In the days of the hunter-gatherers, humans were spread out thinly over vast areas and a person might encounter no more than a few hundred others in a lifetime. Until the Agricultural Revolution of about 12,000 years ago, there were fewer people on Earth than the present population of Cairo. 

Harari offers fascinating insight into the era when barley, rice, potatoes and other crops were first cultivated, a period that saw the rise of cities, city-states, and eventually political empires and universal religions. I was disappointed that he didn’t discuss this transformative epoch in relation to the emergence of the Hebrew Bible and the Jewish people  – certainly an important historical moment – but that clearly wasn’t his interest. As for the Jews, he observes that they, along with the Armenians and Georgians, could justly claim descent from ancient Middle Eastern peoples, but notes they have picked up much baggage in their travels.

“It goes without saying that the political, economic and social practices of modern Jews, for example, owe far more to the empires under which they lived during the past two millennia than to the traditions of the ancient kingdom of Judaea,” he writes. “If King David were to show up in an ultra-Orthodox synagogue in present-day Jerusalem, he would be utterly bewildered to find people dressed in east European clothes, speaking in a German dialect (Yiddish) and having endless arguments about the meaning of a Babylonian text (the Talmud). There were neither synagogues, volumes of Talmud, nor even Torah scrolls in ancient Judaea.”

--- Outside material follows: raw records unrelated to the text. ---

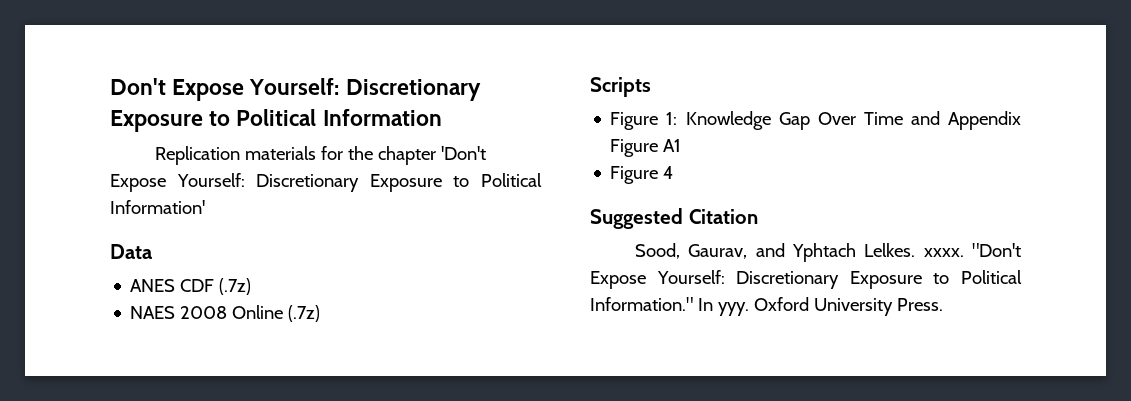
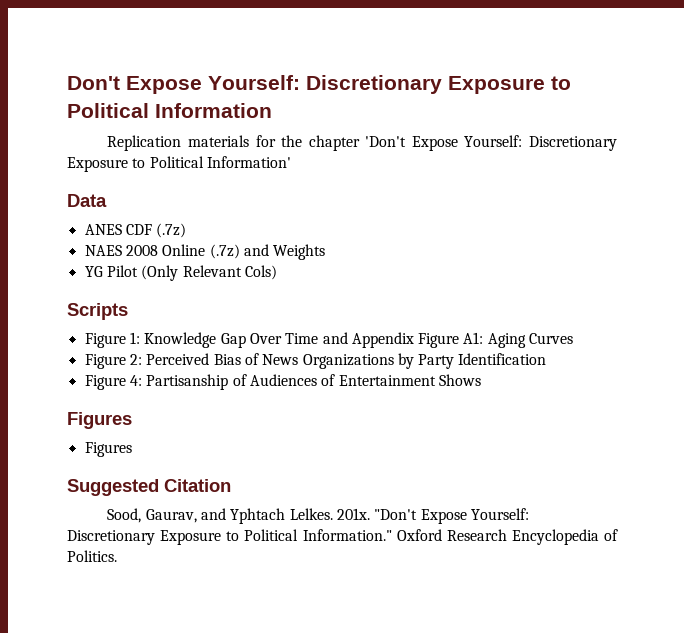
(321, 313) none -> [243,244,326,260] [84,265,277,281] and Weights // YG Pilot (Only Relevant Cols)
[663,139,682,152] [610,166,674,184] A1 // Figure 4 -> [463,332,574,348] [84,353,547,369] [84,374,481,390] [67,412,132,429] [84,442,132,457] A1: Aging Curves // Figure 2: Perceived Bias of News Organizations by Party Identification // Figure 4: Partisanship of Audiences of Entertainment Shows // Figures // Figures
[923,248,964,257] xxxx. -> [336,508,370,520] 201x.
[697,297,943,316] In yyy. Oxford University Press. -> [396,529,618,545] [67,550,117,562] Oxford Research Encyclopedia of Politics.

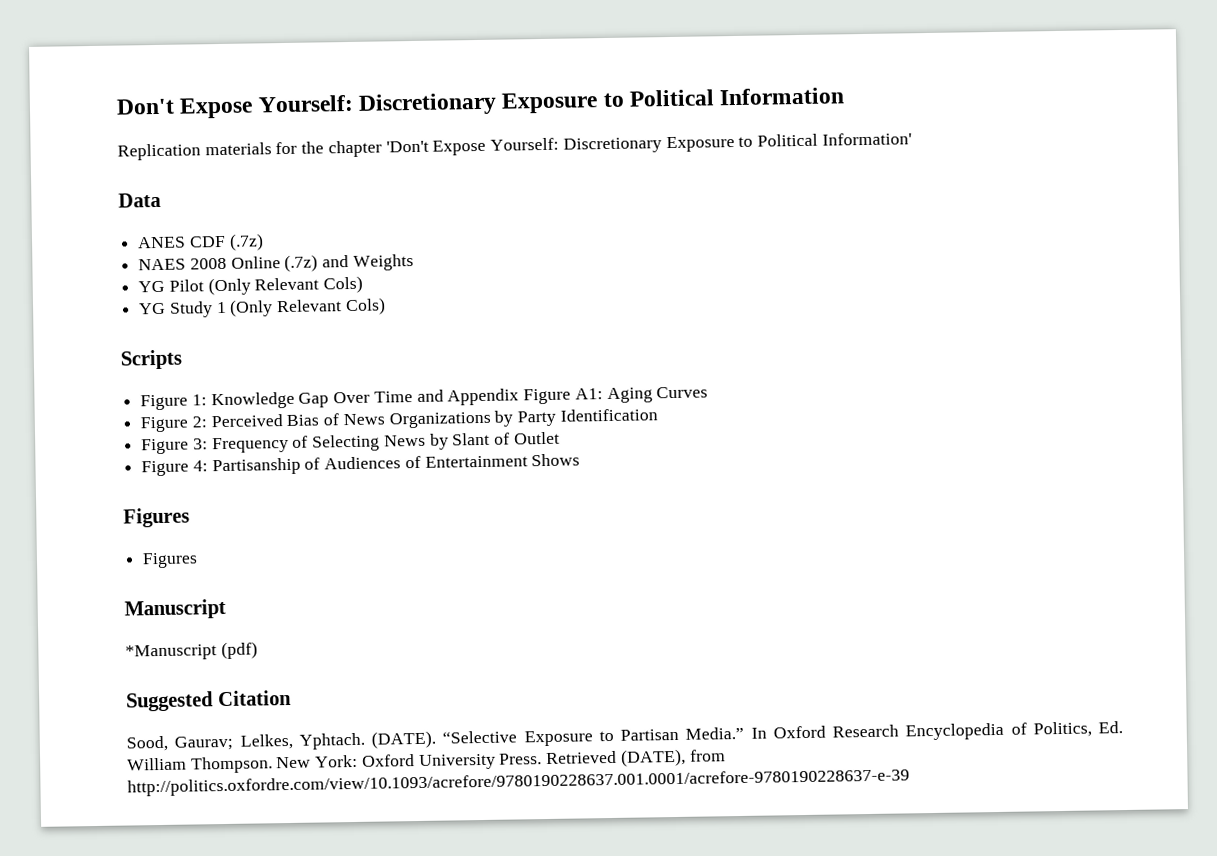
(277, 272) none -> [139,297,386,318] // YG Study 1 (Only Relevant Cols)
(547, 359) none -> [141,431,560,455] // Figure 3: Frequency of Selecting News by Slant of Outlet
(132, 449) none -> [124,598,226,620] [125,641,258,661] // Manuscript // *Manuscript (pdf)
[145,508,529,524] [67,529,618,545] [67,550,117,562] Gaurav, and Yphtach Lelkes. 201x. "Don't Expose Yourself: Discretionary Exposure to Political Information." Oxford Research Encyclopedia of Politics. -> [174,721,1123,751] [127,748,726,774] [127,768,910,797] Gaurav; Lelkes, Yphtach. (DATE). “Selective Exposure to Partisan Media.” In Oxford Research Encyclopedia of Politics, Ed. William Thompson. New York: Oxford University Press. Retrieved (DATE), from http://politics.oxfordre.com/view/10.1093/acrefore/9780190228637.001.0001/acrefore-9780190228637-e-39

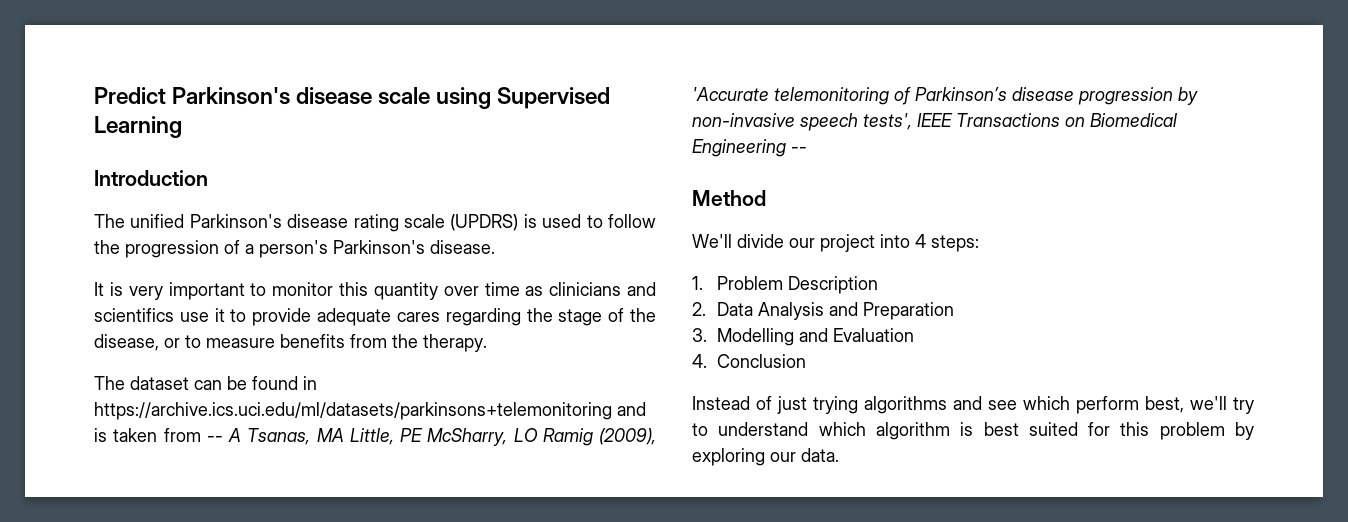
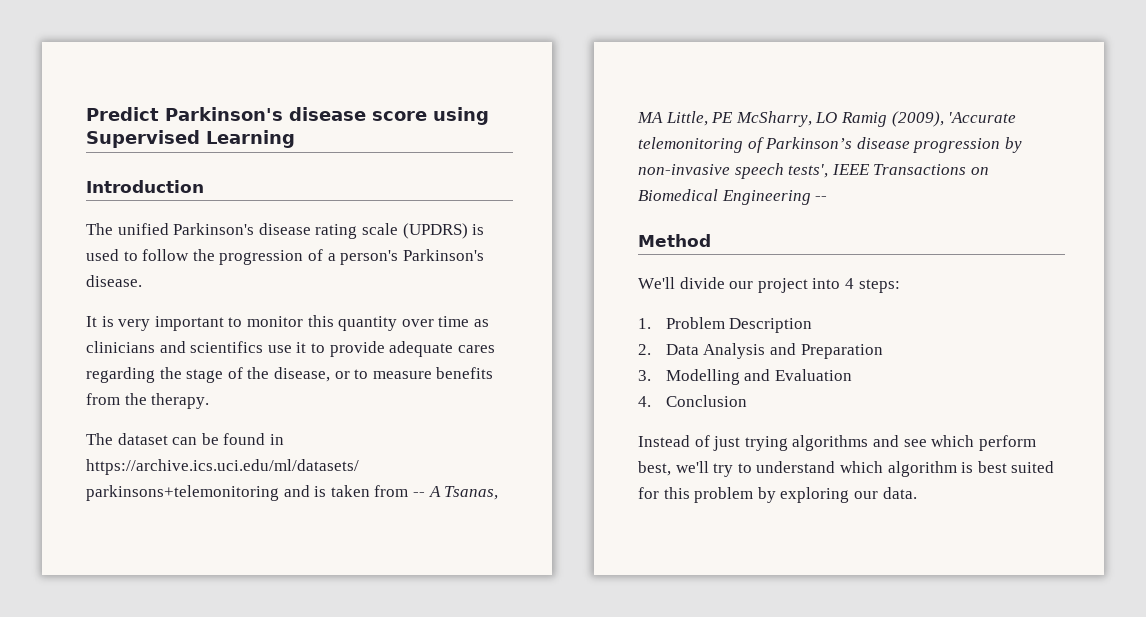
[378,87,431,105] scale -> [372,111,427,121] score

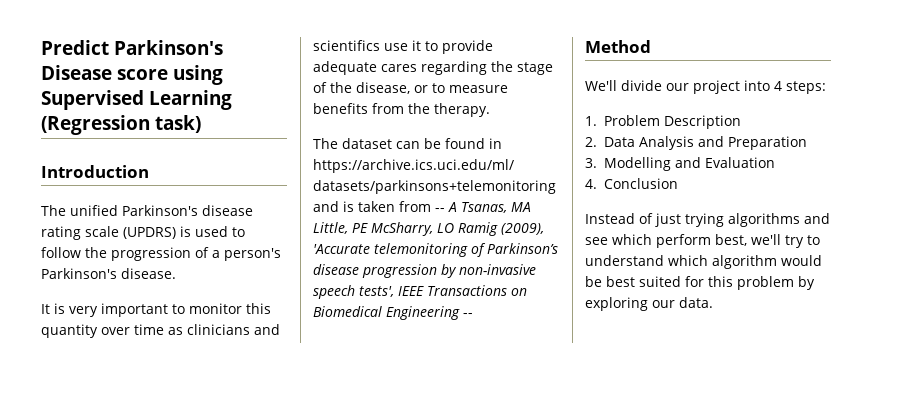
[289,107,366,121] disease -> [41,65,112,80] Disease
(295, 139) none -> [41,115,202,135] (Regression task)
[961,462,974,473] is -> [781,255,822,266] [585,276,602,287] would be

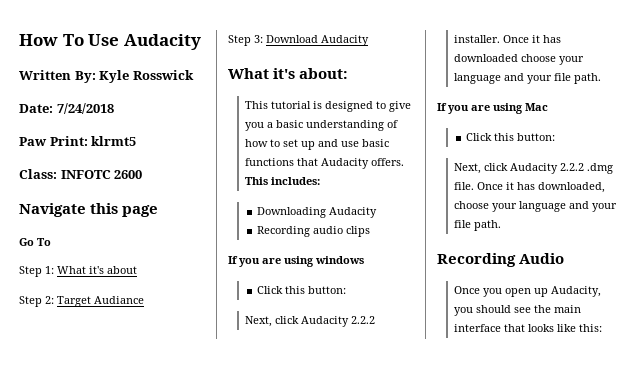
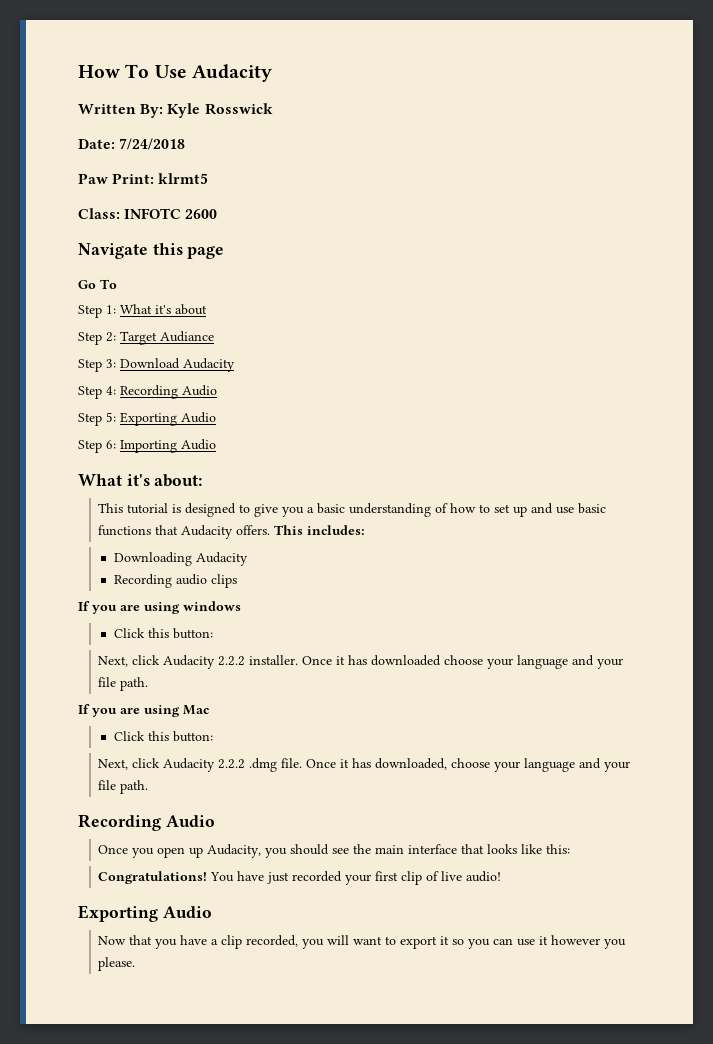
(369, 40) none -> [78,385,217,399] [78,412,216,426] [78,439,216,453] // Step 4: Recording Audio // Step 5: Exporting Audio // Step 6: Importing Audio
(602, 328) none -> [98,871,502,885] [78,905,212,922] [98,935,627,949] [98,957,136,971] // Congratulations! You have just recorded your first clip of live audio! // Exporting Audio // Now that you have a clip recorded, you will want to export it so you can use it however you please.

The latter sections of Sapiens focuses on the history and significance of money and the rise of global religion and political empires. Depending on their political views, some readers may find a number of the author’s assertions to be provocative. The Agricultural Revolution is “history’s biggest fraud,” he asserts, because it promised but failed to deliver a better quality of life for the world’s peasant class. Instead, it enslaved us, tied us to the land, and put us in “artificial enclaves” called homes. He also questions whether the Scientific Revolution that began about 500 years ago has actually been beneficial to us.

A certain cynicism seems to ooze from the page at times, as when Harari contends that there’s no such thing as human rights, that humans live their lives in perceptual prisons, and that Westerners have experienced 2,000 years of “monotheistic brainwashing.” But sadly, few can quibble when he declares that humans are destroying the planet.

In contrast to his dystopian vision of modern Western society, he seems to regard the era of the hunter-gatherers as an idyllic utopia. Apparently everyone ate a nicely balanced diet back then and no one had to work too hard. No matter that a much higher proportion of humanity died in war or from disease.

During an interview in Toronto in mid-February, Harari told me that modern man has lost the ability to live richly and spontaneously. “Hunter-gatherers always lived in the present moment,” he said. “They were extremely aware of their sensory world, of everything they heard and smelled and touched, because their survival depended on it. Today, especially in advanced societies, people don’t need to pay attention in order to survive; therefore we are continually distracted and we have lost much of the ability to actually inhabit our bodies and our world, and to pay attention to what we hear, see, smell and touch.” 

A lecturer in history at the Hebrew University of Jerusalem, the Israeli-born author was teaching a course  on world history a few years back when he noticed that his students craved a Hebrew-language book on the topic. “I took my lecture notes and transformed them into a book,” he said. “And when it became a huge bestseller in Israel, I translated it into English, and now it’s been translated into almost 30 languages worldwide.” 

Sapiens: A Brief History of Humankind opens as a witty page-turner about the human family but its extended and uneven discussion of money robs it of some of its lustre. Even so, there is still a mother lode of gold here amidst the dross.